Zurich
Installation: video, audio, paper | 2012 | 7'20 "min. Loop
Format: 1-channel projection, PAL video (25fps 720x576), color | stereo audio | B&W print, A5, colored paper, folded
Equipped with one of Europe's first digital video cameras, in 1996 Marcus Vila Richter conducted video interviews with the guests of the Café "Zurich" - a Barcelonese institution - a few days before its demolition. Two years later, the café was reopened under the same name in the same place as part of a large shopping mall complex.
As the sound of the recordings had been lost, the material remained unused.
12 years later the artists interviewed pedestrians in Barcelona about the vanished Café "Zurich". The contemporary audio commentary and the old video images are brought together in a specially develo- ped process.
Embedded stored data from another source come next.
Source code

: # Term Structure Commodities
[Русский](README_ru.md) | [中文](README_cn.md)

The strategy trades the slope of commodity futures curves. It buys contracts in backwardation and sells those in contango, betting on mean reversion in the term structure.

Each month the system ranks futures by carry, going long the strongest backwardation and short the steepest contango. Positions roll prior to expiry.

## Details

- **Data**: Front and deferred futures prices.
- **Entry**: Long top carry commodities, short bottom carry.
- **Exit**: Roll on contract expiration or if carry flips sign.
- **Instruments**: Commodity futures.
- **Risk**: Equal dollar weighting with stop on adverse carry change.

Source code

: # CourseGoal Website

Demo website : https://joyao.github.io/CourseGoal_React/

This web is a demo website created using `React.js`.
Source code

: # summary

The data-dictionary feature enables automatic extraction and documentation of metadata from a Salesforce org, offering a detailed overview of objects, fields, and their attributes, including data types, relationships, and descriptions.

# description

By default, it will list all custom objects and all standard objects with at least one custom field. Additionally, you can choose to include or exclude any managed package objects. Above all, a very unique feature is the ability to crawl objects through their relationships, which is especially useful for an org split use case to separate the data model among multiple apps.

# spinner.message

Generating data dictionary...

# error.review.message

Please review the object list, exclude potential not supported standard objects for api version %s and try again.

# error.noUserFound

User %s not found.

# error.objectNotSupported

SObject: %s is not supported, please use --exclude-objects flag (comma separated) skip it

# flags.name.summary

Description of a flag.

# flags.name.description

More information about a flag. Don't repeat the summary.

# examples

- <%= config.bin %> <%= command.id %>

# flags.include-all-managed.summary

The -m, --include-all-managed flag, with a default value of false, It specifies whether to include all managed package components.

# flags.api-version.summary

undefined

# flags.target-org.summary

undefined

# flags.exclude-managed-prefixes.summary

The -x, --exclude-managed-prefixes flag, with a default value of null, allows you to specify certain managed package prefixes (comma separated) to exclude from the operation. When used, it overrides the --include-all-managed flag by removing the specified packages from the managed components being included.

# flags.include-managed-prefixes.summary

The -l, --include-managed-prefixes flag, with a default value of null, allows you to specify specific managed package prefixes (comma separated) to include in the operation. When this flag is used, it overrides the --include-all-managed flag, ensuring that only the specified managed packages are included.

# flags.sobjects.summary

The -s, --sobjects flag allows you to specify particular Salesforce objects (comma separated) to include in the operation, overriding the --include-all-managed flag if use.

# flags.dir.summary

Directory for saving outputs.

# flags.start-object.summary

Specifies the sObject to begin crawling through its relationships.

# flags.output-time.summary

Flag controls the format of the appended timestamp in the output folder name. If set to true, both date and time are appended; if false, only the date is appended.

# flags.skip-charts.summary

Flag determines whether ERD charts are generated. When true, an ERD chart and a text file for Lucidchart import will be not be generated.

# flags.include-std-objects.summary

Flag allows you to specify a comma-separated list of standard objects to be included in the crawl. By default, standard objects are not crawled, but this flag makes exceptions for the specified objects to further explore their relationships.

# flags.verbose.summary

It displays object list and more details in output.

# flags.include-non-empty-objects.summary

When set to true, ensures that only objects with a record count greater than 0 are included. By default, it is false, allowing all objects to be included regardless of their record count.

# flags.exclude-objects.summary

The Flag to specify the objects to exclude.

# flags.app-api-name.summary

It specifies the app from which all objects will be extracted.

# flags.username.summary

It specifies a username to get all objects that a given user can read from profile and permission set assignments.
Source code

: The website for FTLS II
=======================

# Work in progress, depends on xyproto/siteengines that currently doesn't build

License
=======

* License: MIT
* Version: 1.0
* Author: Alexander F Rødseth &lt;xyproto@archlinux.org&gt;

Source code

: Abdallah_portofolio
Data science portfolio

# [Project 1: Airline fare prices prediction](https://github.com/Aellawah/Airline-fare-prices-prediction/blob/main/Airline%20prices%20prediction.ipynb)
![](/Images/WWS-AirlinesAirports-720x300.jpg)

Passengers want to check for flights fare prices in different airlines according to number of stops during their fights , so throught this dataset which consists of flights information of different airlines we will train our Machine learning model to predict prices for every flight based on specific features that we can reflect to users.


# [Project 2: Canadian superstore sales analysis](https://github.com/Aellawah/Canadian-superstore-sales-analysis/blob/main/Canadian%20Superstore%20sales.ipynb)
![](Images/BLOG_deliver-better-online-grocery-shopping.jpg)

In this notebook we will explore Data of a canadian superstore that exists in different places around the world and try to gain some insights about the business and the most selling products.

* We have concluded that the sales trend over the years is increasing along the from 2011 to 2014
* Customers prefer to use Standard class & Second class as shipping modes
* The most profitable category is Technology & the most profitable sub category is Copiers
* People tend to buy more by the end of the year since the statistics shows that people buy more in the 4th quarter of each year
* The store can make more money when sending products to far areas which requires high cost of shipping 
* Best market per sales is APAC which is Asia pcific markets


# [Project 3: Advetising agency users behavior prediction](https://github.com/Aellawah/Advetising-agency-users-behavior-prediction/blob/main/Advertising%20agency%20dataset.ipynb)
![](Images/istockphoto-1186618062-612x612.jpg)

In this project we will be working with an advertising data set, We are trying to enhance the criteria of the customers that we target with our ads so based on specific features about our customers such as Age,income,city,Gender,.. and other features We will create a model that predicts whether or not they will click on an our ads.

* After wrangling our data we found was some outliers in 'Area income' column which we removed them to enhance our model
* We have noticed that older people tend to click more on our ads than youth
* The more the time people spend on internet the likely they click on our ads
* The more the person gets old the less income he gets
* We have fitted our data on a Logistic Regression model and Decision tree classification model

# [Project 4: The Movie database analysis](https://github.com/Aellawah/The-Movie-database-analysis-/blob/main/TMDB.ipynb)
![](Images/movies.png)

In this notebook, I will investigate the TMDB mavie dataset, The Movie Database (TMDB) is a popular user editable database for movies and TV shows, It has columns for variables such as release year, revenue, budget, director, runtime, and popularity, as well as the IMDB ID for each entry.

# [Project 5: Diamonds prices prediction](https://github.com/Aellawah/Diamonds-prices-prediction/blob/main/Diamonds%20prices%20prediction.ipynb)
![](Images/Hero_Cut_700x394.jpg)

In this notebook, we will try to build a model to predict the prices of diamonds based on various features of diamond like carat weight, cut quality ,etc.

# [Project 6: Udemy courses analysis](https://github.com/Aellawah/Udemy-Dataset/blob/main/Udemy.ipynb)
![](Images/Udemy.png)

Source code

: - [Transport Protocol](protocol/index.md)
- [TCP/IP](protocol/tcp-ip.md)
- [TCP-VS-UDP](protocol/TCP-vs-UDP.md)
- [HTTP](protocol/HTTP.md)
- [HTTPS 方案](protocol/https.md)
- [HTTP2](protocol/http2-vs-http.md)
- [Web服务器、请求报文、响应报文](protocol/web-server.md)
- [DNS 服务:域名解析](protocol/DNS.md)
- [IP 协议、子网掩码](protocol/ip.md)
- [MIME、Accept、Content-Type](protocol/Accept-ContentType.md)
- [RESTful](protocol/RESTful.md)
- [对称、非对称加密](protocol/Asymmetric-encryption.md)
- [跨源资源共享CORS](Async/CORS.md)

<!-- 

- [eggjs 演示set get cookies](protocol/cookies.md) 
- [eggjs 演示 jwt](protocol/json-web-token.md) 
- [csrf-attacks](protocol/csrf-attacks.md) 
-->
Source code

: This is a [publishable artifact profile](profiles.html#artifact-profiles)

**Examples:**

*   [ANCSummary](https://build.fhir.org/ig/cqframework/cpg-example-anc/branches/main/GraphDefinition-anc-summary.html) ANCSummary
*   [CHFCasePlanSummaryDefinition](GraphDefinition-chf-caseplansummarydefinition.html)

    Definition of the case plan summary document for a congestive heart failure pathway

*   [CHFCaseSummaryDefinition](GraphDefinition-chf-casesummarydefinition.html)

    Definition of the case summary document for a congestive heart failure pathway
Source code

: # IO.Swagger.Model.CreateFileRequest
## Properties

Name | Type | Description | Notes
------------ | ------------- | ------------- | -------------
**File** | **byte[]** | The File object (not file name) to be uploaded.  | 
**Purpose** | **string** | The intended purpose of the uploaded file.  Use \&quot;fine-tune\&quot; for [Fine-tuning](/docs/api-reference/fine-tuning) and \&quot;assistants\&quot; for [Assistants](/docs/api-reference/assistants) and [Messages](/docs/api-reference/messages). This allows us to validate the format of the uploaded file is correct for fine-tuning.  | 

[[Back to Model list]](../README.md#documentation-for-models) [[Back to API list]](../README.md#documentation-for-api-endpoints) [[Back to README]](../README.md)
This method of combining sound and image is a violent act of cutting and crushing, of dismembering and fragmenting the image plane. The aim is to retrospectively put those words spoken much later "into the mouths" of the “ghosts” in the images. In the video, the interviewees seem to comment on their own situation from the future .
We all have the desire to connect audio and video into a coherent unity wherever possible. Michel Chion thus coined the term "Synchresis", defining it as „the immediate and necessary creation of a re- lationship between something one sees and something one hears at the same time” (from synchronism and synthesis).
At first glance, Zurich could also be taken for a sloppily assembled interview film about a cafe in Barcelona. The disparate structure remains unidentified. Through handed-down customs and habit we have lost our awareness of the highly artificial nature of the cinematic code.
Through raising awareness of this artificiality, Richter and Reich leave behind the extreme deconstruction techniques of the classic experimental film. The duo wants to stay closer to the everyday experience of the viewer and therefore develops subtle shifts that play with the viewers’ thresholds of recognition. It is precisely this startling fact - that many viewers will not immediately recognise the artificial construction of the "protagonists" through wholly medial means -, which at second glance may indicate the desired cracks in the seemingly meaningful, authorial surface of the medium film.